I have immigrated from my homeland (first to Canada and then Malta) and I usually say "I had the bad luck to be born in Hungary but I fixed that when I could". In other words, I am not particularly fond of the country / people living in there. But it being my mother tongue, growing up there has an interesting effect: some Hungarian songs have a much stronger emotional effect than any in say English. These are not even songs I knew as a child. I am actually quite curious whether there has been scientific research in this.

  • tirant 2 days ago

    Nelson Mandela had a famous quote about the power of speaking someone's native language:

    "If you talk to a man in a language he understands, that goes to his head. If you talk to him in his language, that goes to his heart."

    The idea here is pretty straightforward: speaking to someone in a language they merely understand reaches them intellectually, but speaking in their mother tongue resonates on a deeper, emotional level. You can imagine now why songs in Hungarian resonate more to you than the ones in English.

  • bigiain a day ago

    I shall follow you down your personal/Hungarian tangent...

    There was a guy called Jackie Orszaczky who was a Hungarian jazz/funk musician - bass player, bandleader, and singer - here (in Sydney, Australia) who made some of my most loved jazz/funk music.

    This is one of his bands: https://www.youtube.com/watch?v=Hydb0dyB9GQ

    Sadly, he died about 15 years back, way too early. Fuck Cancer.

    Apparently he was "a big deal" in Hungary, at least amongst music circles. https://en.wikipedia.org/wiki/Jackie_Orszaczky

  • axus 2 days ago

    I'd bet the culture that produced the singers and songwriters mattered more than the language, but how could I measure those independently

robertlagrant 2 days ago

Markets

  • eru 2 days ago

    Singapore (for example) is better at markets than the US.

  • kibwen 2 days ago

    Markets cease to function efficiently in the presence of massive concentrations of wealth. But if by saying America is good at "markets" we actually mean the latter, then yes.

    • robertlagrant 2 days ago

      > Markets cease to function efficiently in the presence of massive concentrations of wealth

      Why?

      • mitthrowaway2 2 days ago

        Not the OP, but one reason is because concentrated wealth allows you to adjust the rules of the market or suppress competition. Another reason is that the market only rewards you for delivering value to people who can pay for it, so wealth concentration skews the production of goods towards a small quantity of luxury items, which lack the economies of scale for efficient production. This may still be a Pareto efficient market but not one that maximizes national wealth or welfare.

      • kibwen 2 days ago

        The self-balancing mechanism of markets requires "skin in the game", which is to say, there must be incentive for individual actors to make wise decisions backed by the risk of loss. However, as wealth accumulates, the marginal value of a dollar decreases. Beyond a certain point of wealth accumulation, losing money is no longer a punishment, which means wise decisions are no longer systematically incentivized.
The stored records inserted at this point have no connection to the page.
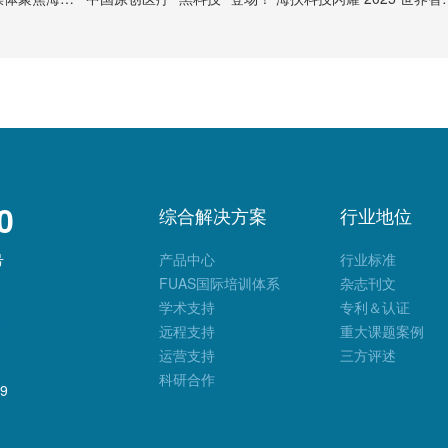
0
综合解决方案
行业地位
号
产品中心
行业标准
FUAS国际培训体系
杂志刊文
学术支持
专利＆认证
远程支持
重大课题案例
运营支持
三方评述
科研合作
9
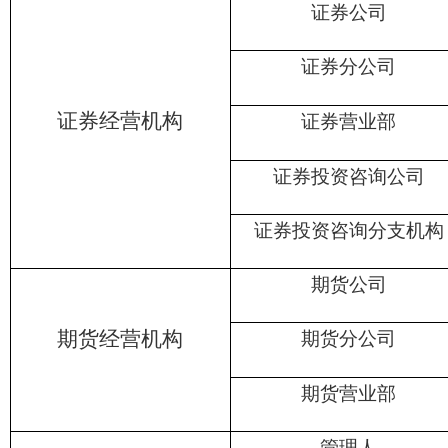
证券公司
证券分公司
证券经营机构
证券营业部
证券投资咨询公司
证券投资咨询分支机构
期货公司
期货经营机构
期货分公司
期货营业部
管理人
This gives individual actors unilateral power to keep markets irrational for longer than wise actors can remain solvent, creating market failure.

      • consteval 2 days ago

        There's a fixed supply of money (ish, the real life stuff money represents is actually scarce). If wealth disparity is great that means that less money is available for working people. You can't really gain a dollar here without losing a dollar there.

        The problem here is working people ARE the economy. If they no longer have the power of consumption everything crumples. Of course it's a sliding scale, but even just a bit less consumerism can be catastrophic for some industries.

        • themaninthedark 2 days ago

          Money is just a proxy for time spent, so yes there is a fixed amount because we all have only so much time.

          You can make gains by new technology(printing press vs handwritten), cutting quality(cheaper inputs/materials) or improving efficiency(work cell design).

          Looking at it from a view of consumerism paints a bleak picture, if you look at if from a view of social stability without a functioning economy everyone will starve since the fertilizer, DEF fluid, John Deere tractor code and everything that ties all those together are so far spread out that is has become like a spider web facing a hurricane.

kleiba 2 days ago

Debatable.

  • kibwen 2 days ago

    Snow Crash is tongue-in-cheek. The line above is the inner monologue of a samurai-sword-wielding high-speed pizza-delivering super-hacker martial artist.